How to write a web service using Python Flask

What if you could write your own web services? Get started with this tutorial.

Image by:

Yuko Honda on Flickr. CC BY-SA 2.0

Many of our customers are building useful services using our webhook feature—but unfortunately, others are not. Often we hear that no one on their team is proficient enough to write a service that can ingest a webhook payload and do something with the data. That leaves them either hoping to get cycles from their development team (unlikely) or continuing to do without.

But what if you could write your own web services? How many routine tasks that involve taking data from system A and inputting it into system B could you automate?

Learning to code well enough can be a major skill in your tool chest and a major asset for optimizing security processes in your organization. In this post, I'm going to walk you through a tutorial that will get you started on the road to writing your own web services using Python Flask.

What we're building

Specifically, I'm going to walk through the creation of a simple Python Flask app that provides a RESTful web service. The service will provide an endpoint to:

Ingest a JSON formatted payload (webhook) from Threat Stack
Parse the payload for Threat Stack Alert IDs
Retrieve detailed alert data from Threat Stack
Archive the webhook and alert data to AWS S3

But before I jump in, keep a couple of things to keep in mind. First, I will not be bothering with any sort of frontend display functionality, so you don't need to worry about HTML or CSS. Second, my organization follows Flask's own suggested organization. I am going to skip the single module pattern and go straight to the Packages and Blueprints models.
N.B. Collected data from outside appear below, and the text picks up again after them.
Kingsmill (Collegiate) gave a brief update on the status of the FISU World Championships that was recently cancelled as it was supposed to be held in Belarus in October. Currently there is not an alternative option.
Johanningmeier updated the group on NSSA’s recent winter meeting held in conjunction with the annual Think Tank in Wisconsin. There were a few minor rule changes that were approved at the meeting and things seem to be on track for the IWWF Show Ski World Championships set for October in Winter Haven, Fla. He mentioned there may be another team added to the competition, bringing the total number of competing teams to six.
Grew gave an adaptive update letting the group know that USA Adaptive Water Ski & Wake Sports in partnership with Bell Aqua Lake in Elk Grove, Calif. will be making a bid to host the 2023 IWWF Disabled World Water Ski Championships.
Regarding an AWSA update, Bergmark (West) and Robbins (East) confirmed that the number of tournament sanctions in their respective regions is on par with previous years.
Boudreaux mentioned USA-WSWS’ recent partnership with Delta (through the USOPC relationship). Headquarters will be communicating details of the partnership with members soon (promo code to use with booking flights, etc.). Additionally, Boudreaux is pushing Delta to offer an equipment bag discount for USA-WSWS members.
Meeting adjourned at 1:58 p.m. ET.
There is a large range of Flask tutorials. On one hand, there are tutorials that explain how to build small, simple apps (where the entire app fits in a single file). On the other hand, there are tutorials that explain how to build much larger, complicated apps. This tutorial fills a sweet spot in the middle and demonstrates a structure that is simple, but which can immediately accommodate increasingly complex requirements.

Project structure

The structure of the project that I'm going to build, which comes from Explore Flask, is shown below:

Threatstack-to-s3

├── app

│   ├── __init__.py

│   ├── models

│   │   ├── __init__.py

│   │   ├── s3.py

│   │   └── threatstack.py

│   └── views

│       ├── __init__.py

│       └── s3.py

├── gunicorn.conf.py

├── requirements.osx.txt

├── requirements.txt

└── threatstack-to-s3.py

Top-level files

I'll start the discussion with the top-level files that are useful to me as I build the service:

Gunicorn.conf.py: This is a configuration file for the Gunicorn WSGI HTTP server that will serve up this app. While the application can run and accept connections on its own, Gunicorn is more efficient at handling multiple connections and allowing the app to scale with load.

Requirements.txt/requirements.osx.txt: The app's dependencies are listed in this file. It is used by the pip utility to install the needed Python packages. For information on installing dependencies, see the Setup section of this README.md.

Threatstack-to-s3.py: This is the application launcher. It can be run directly using "python" if you are doing local debugging, or it can be passed as an argument to "gunicorn" as the application entry point. For information on how to launch a service, see README.md.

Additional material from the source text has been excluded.